Alternatively, key research from Australia and the U.S. demonstrates that when people are exposed to a more positive perception of ageing they not only extend their life by several years, rates of illness are reduced, (including memory loss and Alzheimer’s) and participation and quality of life are enhanced.
Ageism can be eliminated by looking at our population ageing through an opportunity based lens rather than problem based. For instance, better employment pathways for older people and genuine representation in leadership and positions of influence within our communities. Post-career systems should be created by governments in conjunction with industries to promote purposeful lifestyles for seniors, with younger individuals and communities the added beneficiaries.
Barriers between younger and older generations need to be eliminated to enable meaningful and cooperative associations that provide mutual benefit. Inexpensive interventions can help achieve this such as helpful transport timetables, appropriate communication mediums and creative local planning regimes. Without question an engaged older population provides economic and social benefits from workplaces to health systems, consumer impacts to the value of charitable and volunteer work.
Numerous policy levers can be shifted to the correct levels to foster successful ageing, but no lever should be pulled in isolation. Dismayingly to date, most public discourse and policy attention is given to ageing-related elements on their own – the pension system or aged care or superannuation or age-related discrimination or housing or transport… rather than an imperative whole-of-ageing approach. A symbol of genuine commitment towards successful ageing would be for whichever party takes Government in May to include a senior cabinet ministry responsible for the whole-of-ageing agenda, not a portfolio just for “aged care”or “senior Australians.” Such a position must influence the strategy for our nation and be “at the table” when economic, fiscal and social policies are being conceived.
A great way forward for any government would be to commit to funding and regulatory regimes that embed preventative and restorative pillars to our health, support and care systems. Regimes that empower individuals to optimise their health and well-being. Imagine that – a society that invests in opportunities for people to live and age well, thus reducing the impact on public health and economic resources.
Of course some of our elders will require different types of assistance. It is our responsibility as a society to be more aware of the risks and challenges for older members of our community such as the threat of elder abuse and the need for access to great care and services when required. The vulnerable must be protected and all people no matter how frail or old supported to age successfully. A comprehensive approach is required from all levels of society to ensure our infrastructure, systems and rules foster ‘successful ageing’.
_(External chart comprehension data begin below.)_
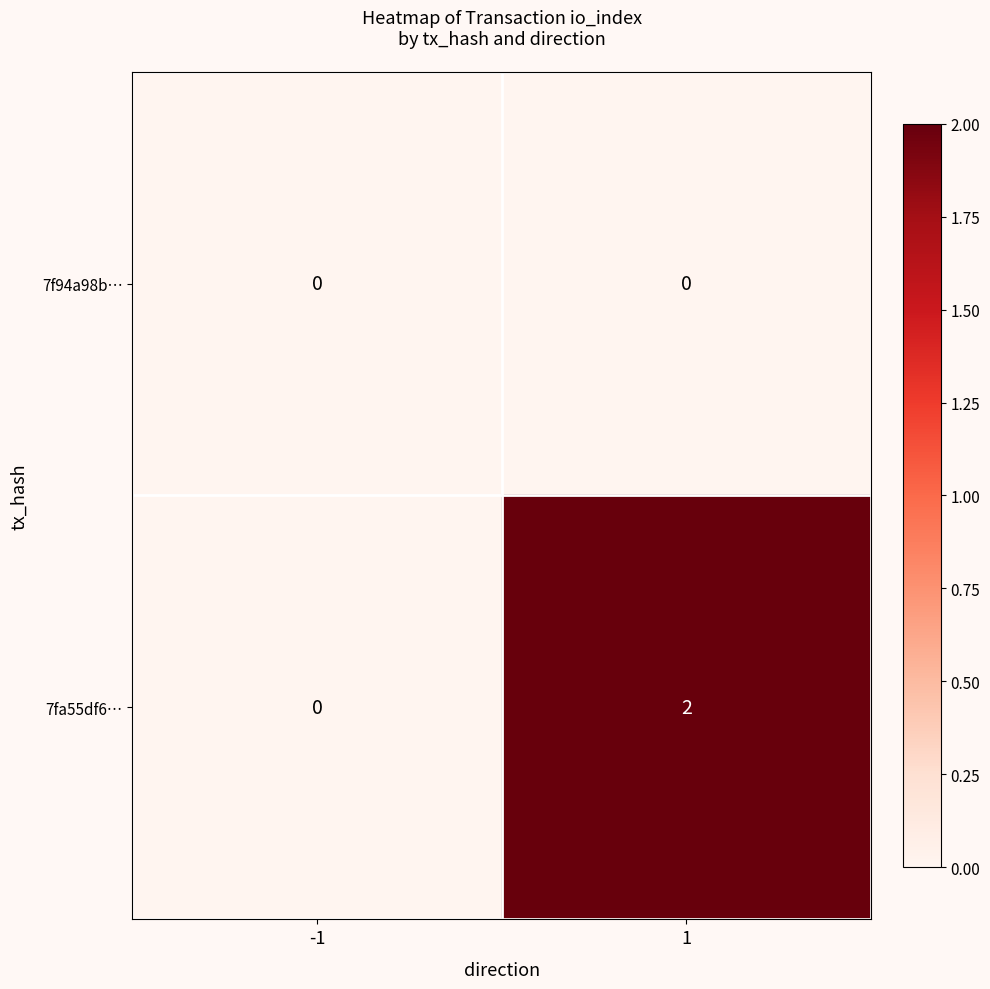

At how many categories does at least one series exceed 1?

1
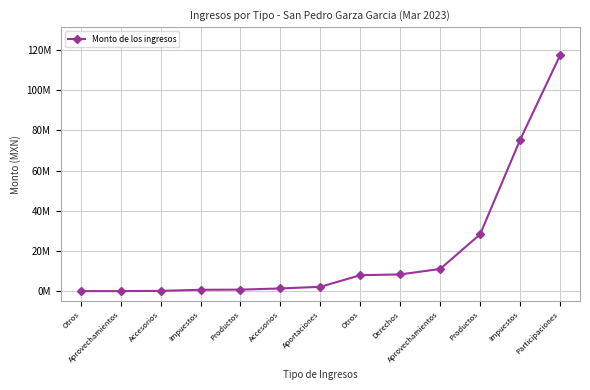

Reading left to right, transcribe all the data shown in this chart.

0.0	34.8	116241.9	652784.8	748215.5	1320845.5	2151205.9	7921917.9	8319852.8	11048030.5	28316644.6	75342784.6	117390402.3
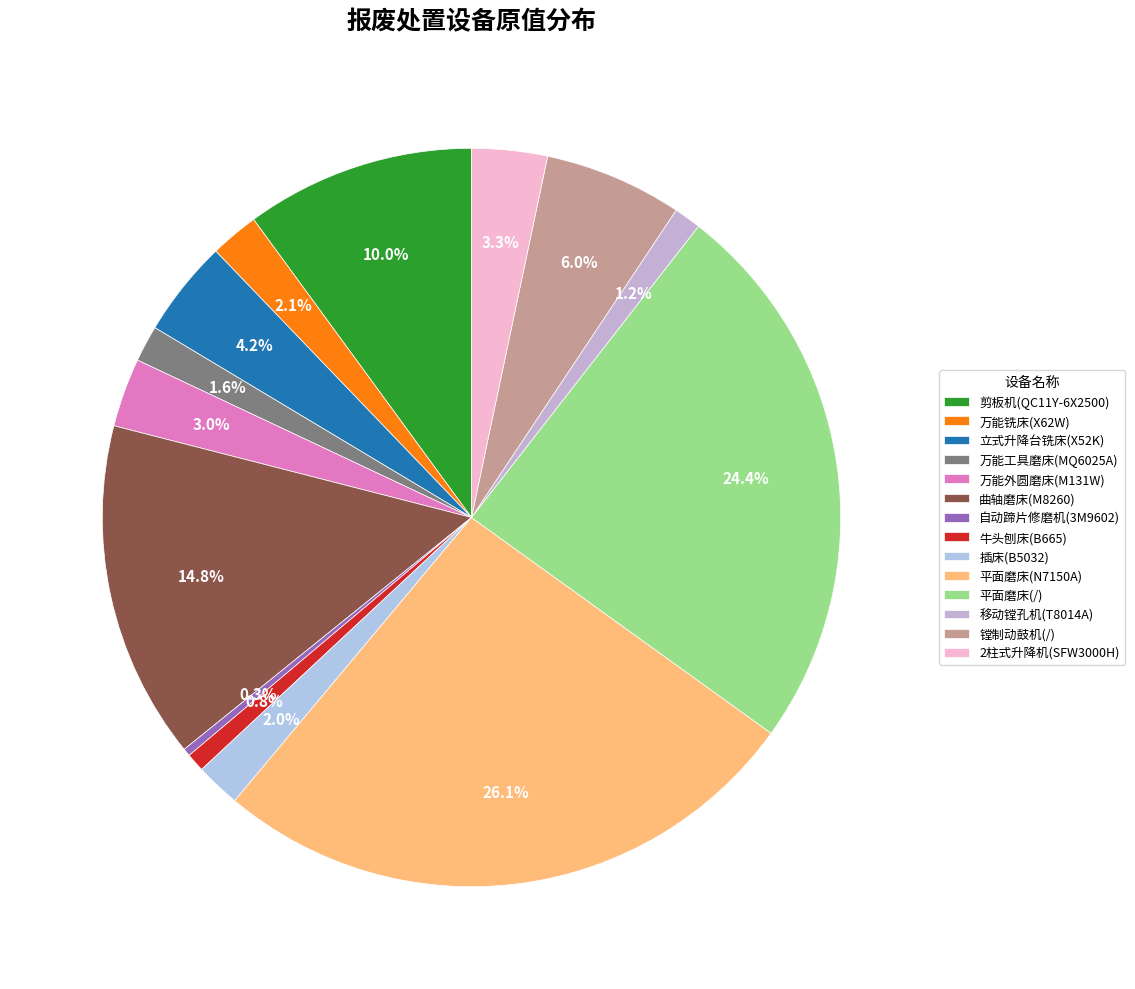

To the nearest percent, what percentage of the pie is 移动镗孔机(T8014A)?

1%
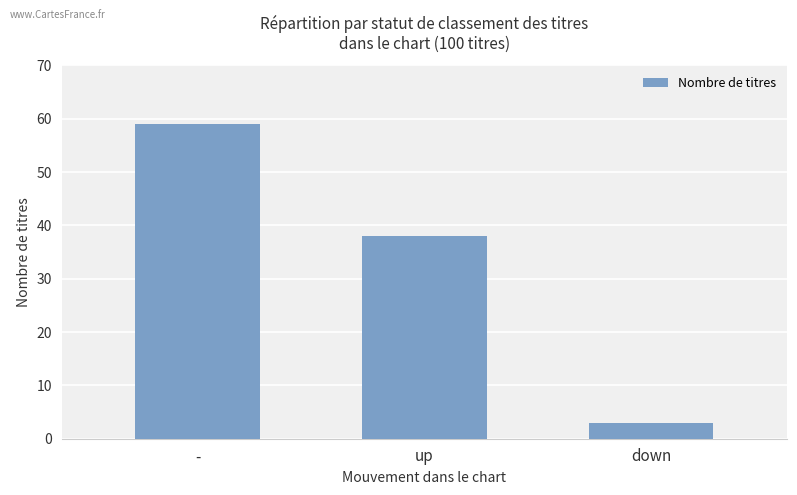

How many values are below 38?

1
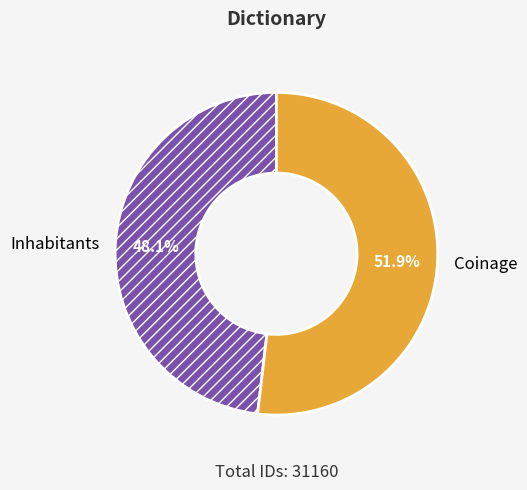

True or false: Coinage accounts for 67% of the total.

False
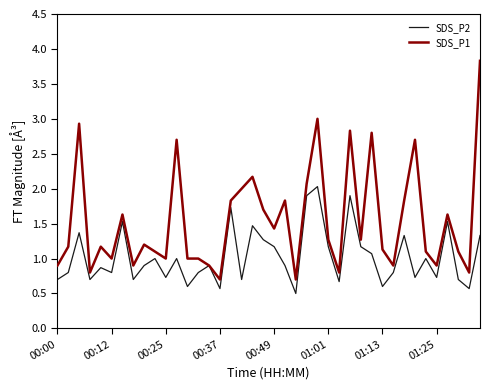

What is the sum of all SDS_P1 values?

61.7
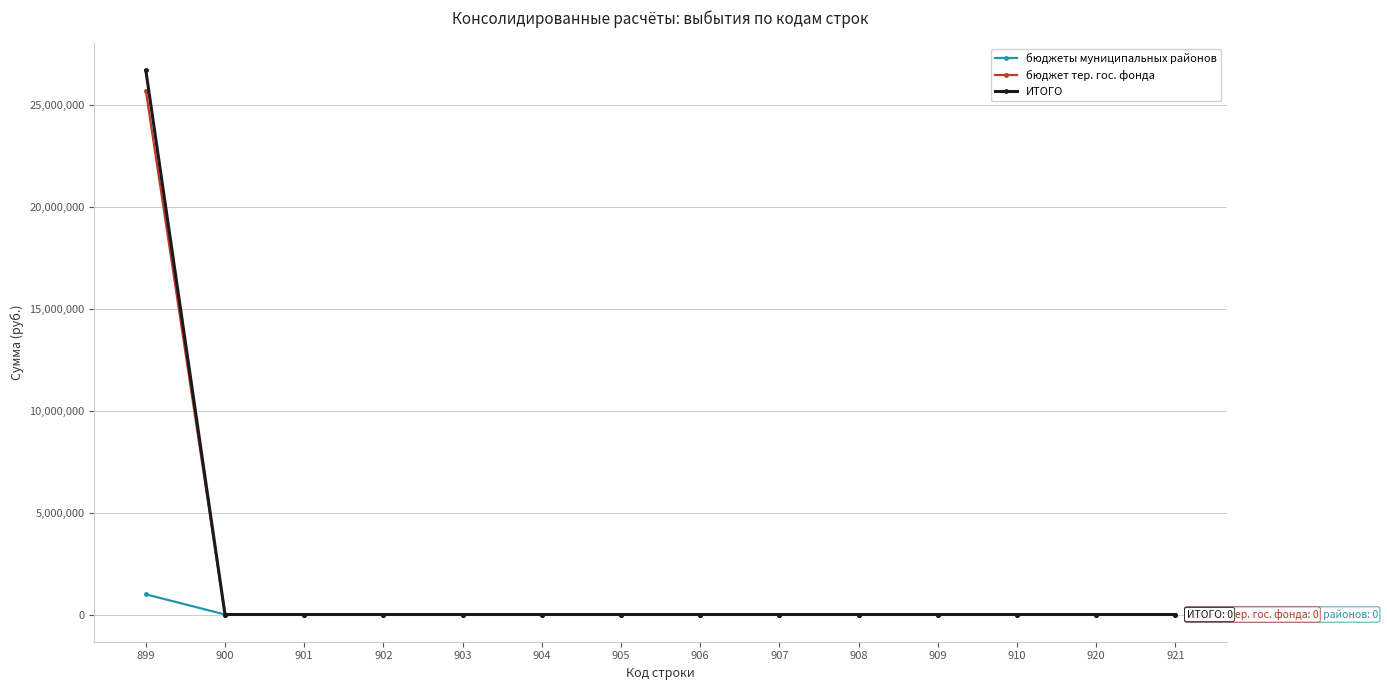

The бюджеты муниципальных районов series shows 0.0 at 921. True or false?

True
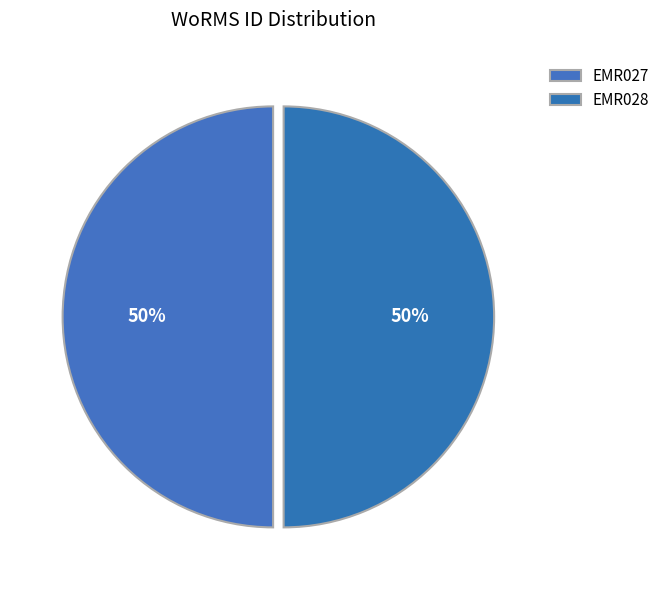

Which slice is the largest?

EMR028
Successful ageing must be self-defined and underpinned by an understanding that irrespective of one’s health or social circumstances, there are passions to be pursued and potential to be realised. We must provide information and education to our communities about successful ageing. Namely the paramount importance of planning to retain one’s control, the immense value of positivity and the need for participation.
Our societal responsibility is multi-faceted but surely indisputable. Whether we uphold it or not will determine whether the doubling of our lifespans over the past 150 years becomes our greatest accomplishment or our worst crisis.
The onus is on each of us to ensure our aspirant governments act in accordance with this responsibility.